Sa Retail Stocks Advance For Second Month
To stave off a multi-generational malnutrition crisis, the food industry must work with government to provide highly nutritious foods at cost during the pandemic

COMMENT

Almost 150 days into a national lockdown, what we feared would happen has happened. 

The recently released National Income Dynamics Study (NIDS) Coronavirus Rapid Mobile (Cram) survey has found that South Africans, and worse, children, are hungry, hungrier than they have been in years. This persistent hunger is likely to result in a national malnutrition crisis with such far-reaching consequences that it will make the effects of the coronavirus pale in comparison.

Even before the lockdown, the nutritional status of a large proportion of South African families was very fragile. A quarter of South Africa’s children under five suffer from stunting as a result of chronic malnutrition. Malnutrition is an underlying contributory factor in at least two-thirds of child hospital deaths in South Africa. A quarter of pregnant women in South Africa report going hungry and twenty-five percent of households live below the food poverty line. Quite literally, vast numbers of families have been living on the edge. 

Our communities have no reserves and the shock of the Covid-19 pandemic and lockdown is pushing families over the edge. According to the NIDS-Cram survey, conducted between May and June this year, almost half of the surveyed households reported running out of money to buy food that month, and 15% reported that a child went hungry in their household that past week — this even after the child support grant was increased. 

These devastating findings suggest nutrition for adults and children is worsening and will deteriorate further over the next months as savings dry up. 

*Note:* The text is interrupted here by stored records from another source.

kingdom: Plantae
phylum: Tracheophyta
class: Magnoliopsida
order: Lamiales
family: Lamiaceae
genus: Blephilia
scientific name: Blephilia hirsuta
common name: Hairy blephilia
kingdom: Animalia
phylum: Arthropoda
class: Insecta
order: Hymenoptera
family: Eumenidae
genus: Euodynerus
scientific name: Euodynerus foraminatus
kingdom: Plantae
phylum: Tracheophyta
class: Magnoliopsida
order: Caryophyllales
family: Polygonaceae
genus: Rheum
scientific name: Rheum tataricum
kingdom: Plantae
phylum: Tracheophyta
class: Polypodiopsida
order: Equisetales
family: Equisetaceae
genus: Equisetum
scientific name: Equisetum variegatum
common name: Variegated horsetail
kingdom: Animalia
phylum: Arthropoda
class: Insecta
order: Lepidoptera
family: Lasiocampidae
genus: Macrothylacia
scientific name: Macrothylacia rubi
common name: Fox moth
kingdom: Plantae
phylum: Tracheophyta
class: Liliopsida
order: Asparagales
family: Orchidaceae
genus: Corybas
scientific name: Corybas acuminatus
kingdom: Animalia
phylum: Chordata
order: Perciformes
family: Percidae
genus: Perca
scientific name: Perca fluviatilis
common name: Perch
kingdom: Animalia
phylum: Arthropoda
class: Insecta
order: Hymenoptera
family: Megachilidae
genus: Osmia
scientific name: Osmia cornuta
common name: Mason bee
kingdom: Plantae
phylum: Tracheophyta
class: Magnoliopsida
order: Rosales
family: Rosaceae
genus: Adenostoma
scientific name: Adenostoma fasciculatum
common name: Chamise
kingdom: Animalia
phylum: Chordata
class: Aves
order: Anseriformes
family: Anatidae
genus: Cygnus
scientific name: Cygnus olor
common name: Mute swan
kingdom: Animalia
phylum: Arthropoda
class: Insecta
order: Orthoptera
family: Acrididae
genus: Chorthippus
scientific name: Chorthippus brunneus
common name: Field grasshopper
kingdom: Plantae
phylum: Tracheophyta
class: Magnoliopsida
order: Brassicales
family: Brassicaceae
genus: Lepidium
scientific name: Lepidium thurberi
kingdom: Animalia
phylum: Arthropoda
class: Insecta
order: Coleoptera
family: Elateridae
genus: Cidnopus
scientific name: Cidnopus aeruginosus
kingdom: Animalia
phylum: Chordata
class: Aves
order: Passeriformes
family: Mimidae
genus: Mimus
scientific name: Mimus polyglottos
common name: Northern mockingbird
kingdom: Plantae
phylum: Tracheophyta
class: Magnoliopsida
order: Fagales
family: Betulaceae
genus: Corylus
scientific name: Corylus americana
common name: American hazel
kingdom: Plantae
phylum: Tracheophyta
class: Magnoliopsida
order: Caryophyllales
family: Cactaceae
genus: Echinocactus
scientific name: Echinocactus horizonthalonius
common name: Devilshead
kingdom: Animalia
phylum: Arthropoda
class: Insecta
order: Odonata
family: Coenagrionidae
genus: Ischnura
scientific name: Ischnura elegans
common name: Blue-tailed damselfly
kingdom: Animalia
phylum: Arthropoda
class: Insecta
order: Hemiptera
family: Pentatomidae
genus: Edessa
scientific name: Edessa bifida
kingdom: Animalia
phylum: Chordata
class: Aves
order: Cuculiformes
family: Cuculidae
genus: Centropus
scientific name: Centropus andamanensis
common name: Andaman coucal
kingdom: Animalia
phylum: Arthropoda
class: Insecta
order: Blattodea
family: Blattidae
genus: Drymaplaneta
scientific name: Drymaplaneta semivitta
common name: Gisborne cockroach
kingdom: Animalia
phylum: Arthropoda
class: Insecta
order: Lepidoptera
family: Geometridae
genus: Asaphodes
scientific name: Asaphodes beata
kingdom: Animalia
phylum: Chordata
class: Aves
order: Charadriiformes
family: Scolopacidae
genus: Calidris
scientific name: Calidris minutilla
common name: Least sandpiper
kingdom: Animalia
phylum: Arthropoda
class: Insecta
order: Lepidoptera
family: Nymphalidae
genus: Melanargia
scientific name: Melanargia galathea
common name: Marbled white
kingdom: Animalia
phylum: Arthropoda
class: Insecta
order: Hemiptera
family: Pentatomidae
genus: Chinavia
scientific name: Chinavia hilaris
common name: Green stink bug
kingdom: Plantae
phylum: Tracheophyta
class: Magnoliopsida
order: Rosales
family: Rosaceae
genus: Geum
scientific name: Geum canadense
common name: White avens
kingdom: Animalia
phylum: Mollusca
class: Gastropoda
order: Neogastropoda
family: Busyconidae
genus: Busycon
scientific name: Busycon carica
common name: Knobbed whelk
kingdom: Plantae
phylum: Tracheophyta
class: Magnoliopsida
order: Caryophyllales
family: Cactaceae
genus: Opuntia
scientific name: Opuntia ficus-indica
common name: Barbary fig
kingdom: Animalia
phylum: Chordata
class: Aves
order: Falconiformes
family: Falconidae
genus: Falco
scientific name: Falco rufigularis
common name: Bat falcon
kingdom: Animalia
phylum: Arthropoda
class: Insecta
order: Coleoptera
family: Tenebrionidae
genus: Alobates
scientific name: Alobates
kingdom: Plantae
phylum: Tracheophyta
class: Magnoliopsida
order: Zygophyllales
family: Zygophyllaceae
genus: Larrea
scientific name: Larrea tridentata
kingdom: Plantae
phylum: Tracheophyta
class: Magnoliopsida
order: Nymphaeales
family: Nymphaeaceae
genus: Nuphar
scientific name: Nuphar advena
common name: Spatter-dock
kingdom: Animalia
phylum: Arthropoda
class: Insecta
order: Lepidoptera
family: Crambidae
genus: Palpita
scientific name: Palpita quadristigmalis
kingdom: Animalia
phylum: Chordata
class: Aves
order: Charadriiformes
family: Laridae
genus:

This will likely result in an increase in the number of low-birth-weight babies and an increase in susceptibility to infections, firstly to Covid-19 and then to childhood illnesses such as diarrhoea and measles, which can potentially result in secondary epidemics, especially with health services already overwhelmed by Covid-19. 

It is crucial that we find ways to mitigate the economic and nutritional impact of the lockdown on all people in South Africa.

Our government has taken the lead by putting additional cash into the hands of vulnerable households. But that cash won’t avert a malnutrition crisis if highly nutritious foods are not made more affordable. Eggs, legumes (beans and lentils), tinned fish, fortified maize meal, peanut butter, amasi, soya mince and full cream milk powder are high in nutritional value and could protect vulnerable individuals from slipping into acute malnutrition, but are becoming increasingly unaffordable for families, as household incomes dwindle and food prices soar.

The Grow Great Campaign is dedicated to ensuring no child is denied the opportunity to reach their full potential as a consequence of the effects of malnutrition. We are calling on food manufacturers, wholesalers and major retailers (excluding, of course, primary producers, who themselves are struggling) to provide a basket of nutritious foods, such as those described above, at cost for the next six months. 

We acknowledge that many of these goods are already sold with thin profit margins, but this solution could significantly reduce the cost of these goods — and could be limited to one item per customer to avoid reselling in communities.

It’s not only an issue of social solidarity. 

Persistent malnutrition has long-term effects on the growth of economies. Children suffering from chronic malnutrition (stunting) are impacted physically and cognitively. They perform worse at school, are less likely to finish school and are more likely to live in unemployment and poverty as adults than their well-nourished counterparts. In addition, these children are more vulnerable to infectious diseases as children and chronic diseases as adults, meaning their productivity is decreased and costs to the health system are higher. 

What’s worse is that stunted mothers are more likely to have stunted children, suggesting that a malnutrition crisis today can rob the next generation of South Africans of full and productive lives. 

It’s no surprise, then, that African and Asian countries with high burdens of chronic malnutrition or stunting incur economic losses of 4%-11% of GDP. The looming malnutrition crisis is not just a government problem, it’s an all-of-society problem. 

If civil society, government and business, do not address the problem collectively, it will cast a shadow into the futures of not only the current generation of South Africans but generations to come. 

We appreciate that many retailers are already involved in their own efforts, such as distributing food parcels to disadvantaged people, but inevitably a piecemeal approach will leave many people unsupported, especially the most vulnerable. 

We need a more systematic approach that addresses the fundamental challenge of affordability. The economic impact of the pandemic on South Africa’s families is so large that preventing a secondary malnutrition epidemic will require the food industry to work alongside government to ensure highly nutritious foods are affordable and that the hard-won gains in health and development of the last two decades are fiercely defended during this time. 

Dr Kopano Matlwa Mabaso is the executive director of the Grow Great Campaign. A medical doctor with a special interest in public health, she is a Rhodes Scholar and an alumnus of the University of Oxford, and an award-winning novelist.